農道に現れたつがいのヤンバルクイナ=2月、国頭村(又吉康秀撮影)

 受け付けやガイドをはじめ、クー太が暮らす観察ブースの植栽も区民が自ら設計し、森から草木を移植した。「地域の森を自分たちが一番知っている。業者任せにできない」。NPOの比嘉明男理事長の言葉に自信と誇りがにじむ。

 安田を含む本島北部はかつて、まきや建材を山から切り出し、暮らしの糧を得た。その伊部岳に米軍が実弾射撃訓練をしようとした1970年、安田区民は発射台にしがみつき、着弾地に座り込んで命の山を守った。バブル期には数十ものホテル建設の打診もあったが、自然を守る厳しい条件を付けると計画は一つも残らなかった。「先輩方が守ってきたものを残し、後世につないでいかんと」。比嘉さんが強調した。

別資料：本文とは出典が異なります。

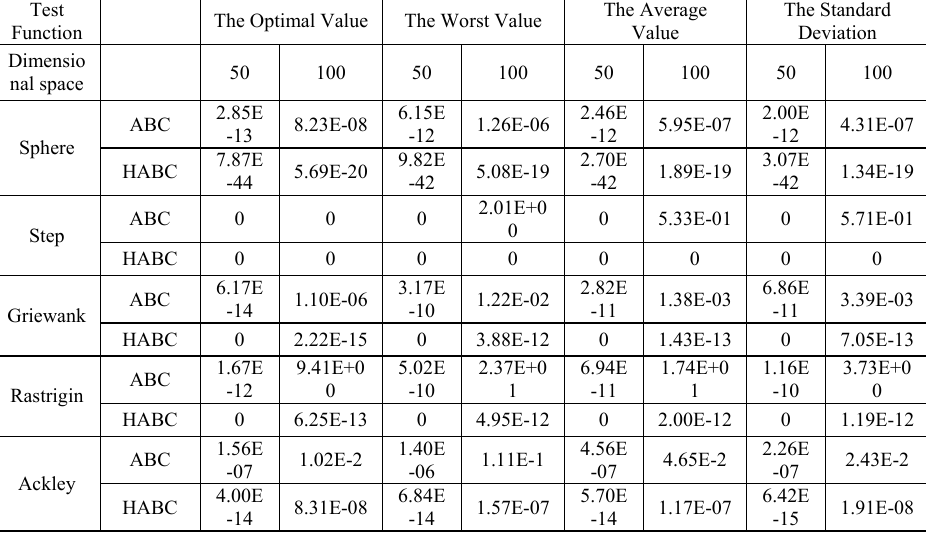
Table 1. HABC algorithm and ABC algorithm run 30 times in 50- dimensional space and 100- dimensional space.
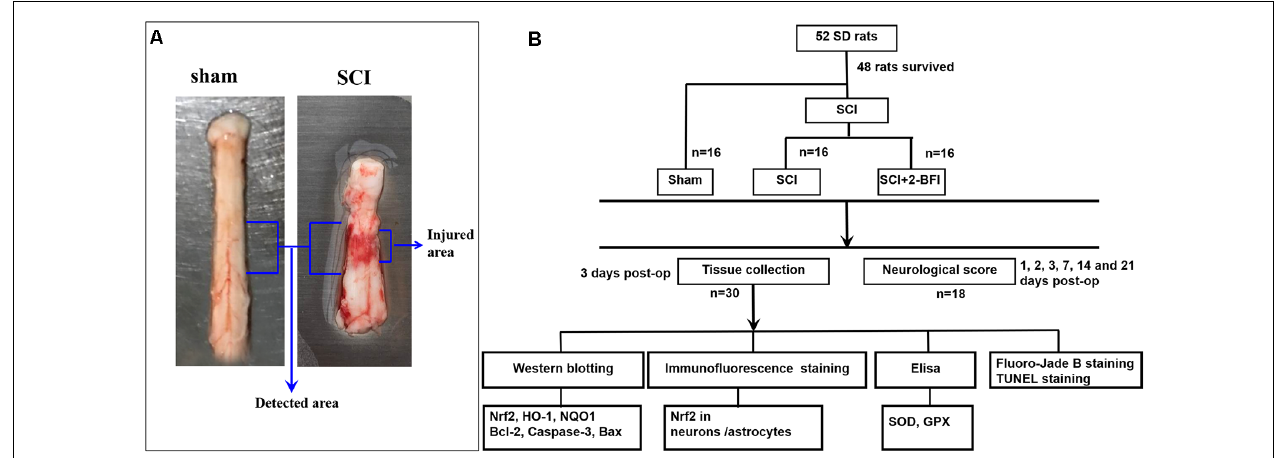
FIGURE 1 | Spinal cord tissue surrounding the damaged site was immediately collected after the animals were deeply anesthetized (A) . Experimental design: experiments were designed to show the potential neuroprotective effects of 2-BFI in spinal cord injury (SCI; B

 2002年、安田区は猫の室内飼育などを定めた独自の飼養規則を作り、全国でも画期的と言われた。談論風発する飲み会で自然に生まれたという。比嘉さんが「地域が賛否で割れてはだめ」と言うように、多数決ではなく全会一致を目指して粘り強く話し合う中で、多くの住民が「自分ごと」として参加する土壌が養われた。安田ではヤンバルクイナの救急救命センター、シェルターなどの活動が始まり、区から村、県、国が関わる事業に発展した。

 ヤンバルクイナの保護に共に取り組む、NPOどうぶつたちの病院沖縄の長嶺隆理事長は安田区の地域力の源として「話し合って決める民主主義が根付いている。安田区がなければ今の回復はなかった」とかみしめた。